UK Economy Contracts in July
The UK economy contracted by 0.5% in July versus 0.5% growth in June. Economists forecast the economy to contract by 0.2%. Significantly, the July GDP Report aligned with the BoE plans to leave interest rates unchanged.
According to the Office for National Statistics,
- All three main sectors reported contractions.
- Service sector output declined by 0.5%, the main contributor to the fall in the headline GDP number. In June, service sector output rose by just 0.2%.
- Consumer-facing services reported no growth in July versus growth of 0.5% in June.
- Manufacturing production slid by 0.8%, leaving industrial production down 0.7%.
Considering the July Labor Market Overview Report, an upward trend in unemployment would likely weigh more heavily on the service sector output. The UK services sector accounts for 80% of the UK economy, suggesting a deeper contraction in August. August service PMI numbers align with a more marked August contraction.
GBP to USD Reaction to the UK GDP Report
Before the UK GDP Report, the GBP to USD pair rose to a pre-stats high of $1.25024 before falling to a low of $1.24809.
However, in response to the GDP Report, the GBP/USD pair rose to a post-stat high of $1.24862 before sliding to a low of $1.24530.
This morning, the GBP/USD was down 0.23% to $1.24580.

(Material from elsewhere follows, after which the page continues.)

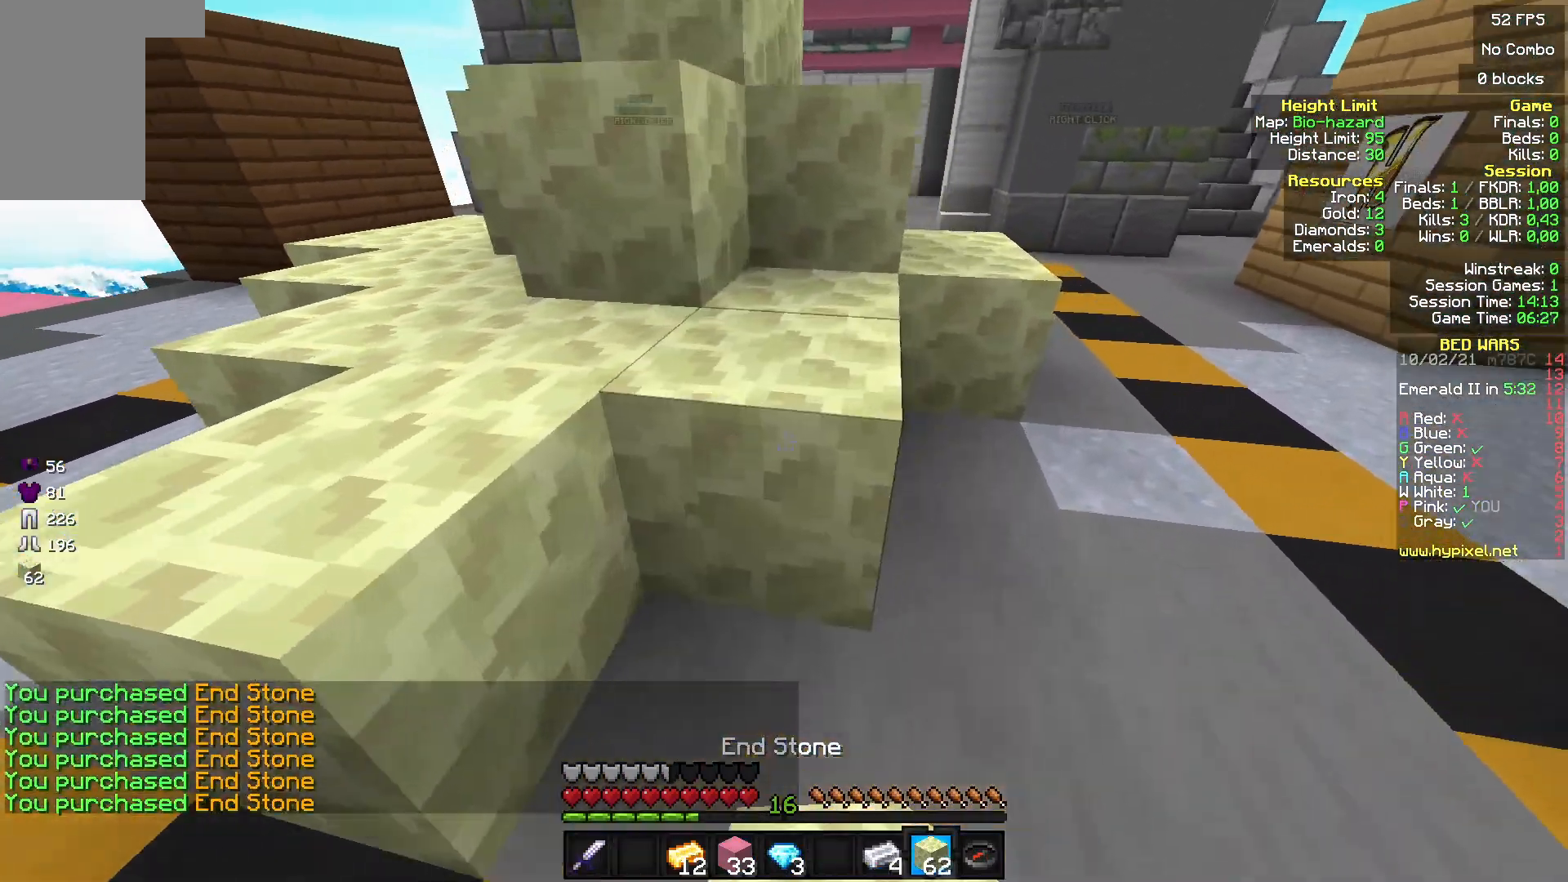
{"keys": ["d", "w"], "mouse": [], "events": [[33, "mouse_right", "up"], [267, "mouse_right", "down"], [400, "mouse_right", "up"]]}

With the UK GDP Report closing the door further on BoE rate hikes, the focus will turn to the Fed. The US CPI Report will influence market sentiment toward Fed interest rate hikes.
Economists forecast the US annual inflation rate to accelerate from 3.2% to 3.6%. However, economists expect core inflation to soften from 4.7% to 4.3%. With the markets targeting core inflation to sway the Fed toward a hold on interest rates, the focus will remain on core inflation.
Higher-than-expected figures could reignite bets on a September Fed rate hike. This could also refuel fears of a US hard landing.